Thursday, September 06, 2007

Yahoo!'ing

Here's a list of words that have gone into the public domain via genericide, or the loss of trademark protection by the ubiquitousness of the term. These words were originally trademarks, but they were so successful that they named the product for all time - the danger of a perfect name.

Zipper
Escalator
Thermos
Cellophane
Yo-yo
Linoleum

Some say "Google" is on its way to genericide because of the way it's used as verb for "searching." Personally I think it's safe for now. When I say I'm going to "google" something, I don't use Yahoo! to do it. Do you?

I recall reading (but forget where) about how word processing programs assist in the maintenance of trademarks by auto-format capitalizing the first letter of major brand names.
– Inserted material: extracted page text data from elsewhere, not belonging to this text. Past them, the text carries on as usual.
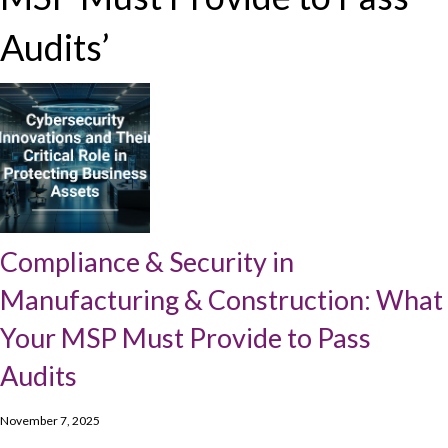
Audits’
Compliance & Security in
Manufacturing & Construction: What
Your MSP Must Provide to Pass
Audits
November 7, 2025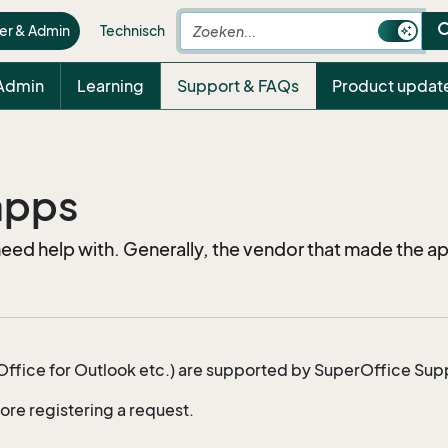
sea
er & Admin
Technisch
 Admin
Learning
Support & FAQs
Product updat
 apps
d help with. Generally, the vendor that made the ap
fice for Outlook etc.) are supported by SuperOffice Sup
ore registering a request.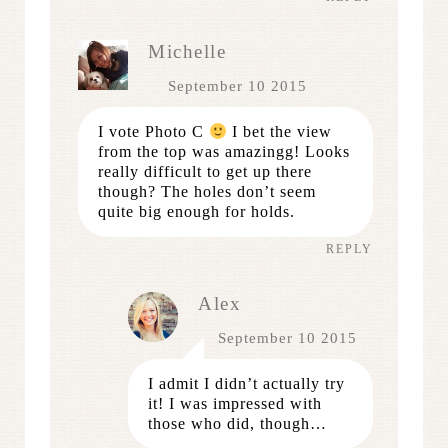
Michelle
September 10 2015
I vote Photo C
I bet the view
from the top was amazingg! Looks
really difficult to get up there
though? The holes don’t seem
quite big enough for holds.
REPLY
Alex
September 10 2015
I admit I didn’t actually try
it! I was impressed with
those who did, though…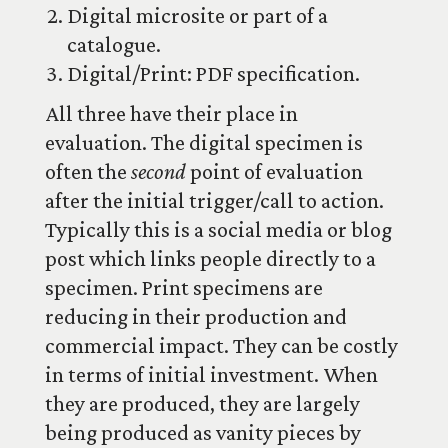
Digital microsite or part of a
catalogue.
Digital/Print: PDF specification.
All three have their place in
evaluation. The digital specimen is
often the
second
point of evaluation
after the initial trigger/call to action.
Typically this is a social media or blog
post which links people directly to a
specimen. Print specimens are
reducing in their production and
commercial impact. They can be costly
in terms of initial investment. When
they are produced, they are largely
being produced as vanity pieces by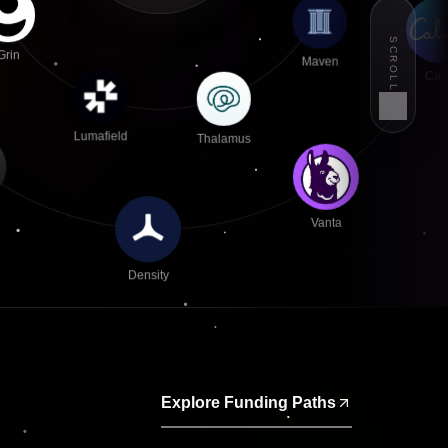
SCROLL
Maven
Grin
Cal
Thalamus
Lumafield
Vanta
Density
Explore Funding Paths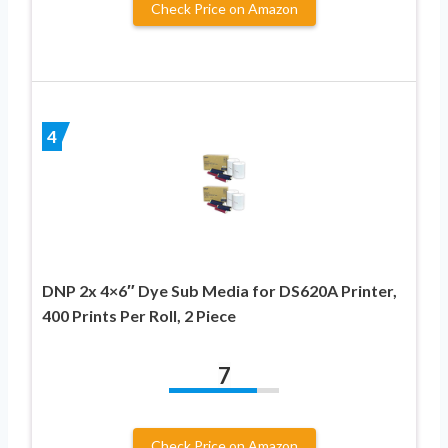
Check Price on Amazon
4
DNP 2x 4×6″ Dye Sub Media for DS620A Printer,
400 Prints Per Roll, 2 Piece
7
Check Price on Amazon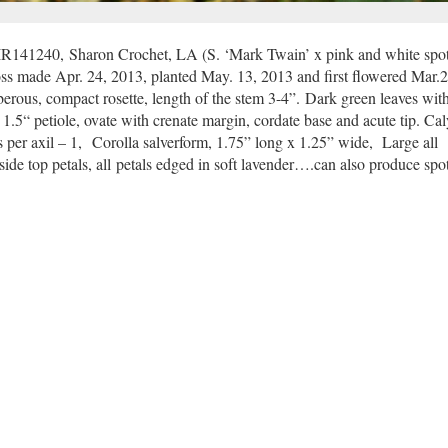
R141240, Sharon Crochet, LA (S. ‘Mark Twain’ x pink and white spot
s made Apr. 24, 2013, planted May. 13, 2013 and first flowered Mar.2
berous, compact rosette, length of the stem 3-4”.
Dark green leaves with
 1.5“ petiole, ovate with crenate margin, cordate base and acute tip. Cal
s per axil – 1, Corolla salverform, 1.75” long x 1.25” wide, Large all
ide top petals, all petals edged in soft lavender….can also produce spot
The idea being that a capitalized proper noun is more trademark-y than a regular word. Similarly, if you type "google" in MS Word, it will be red-underlined; the suggested correction is "Google."

3 comments:

Anonymous said...

And yet MS Word still doesn't recognize the word "blog".

Anonymous said...

Odd, I just typed "goolge" into my version of MS word and it did not even have the suggestion of "Google" the only proximate word was "googol" as in the mathematical term meaning 10 to the power of 100. However, when I type in this comment box "google" is "incorrect," "googol" is incorrect, yet Google is correct. Must have something to do with the fact that Blogger.com is owned by or associated with Google.

Anonymous said...

Oh and when I Google something - I definitely mean using the Google search engine. I think for a while Mapquest was far closer to being genericized.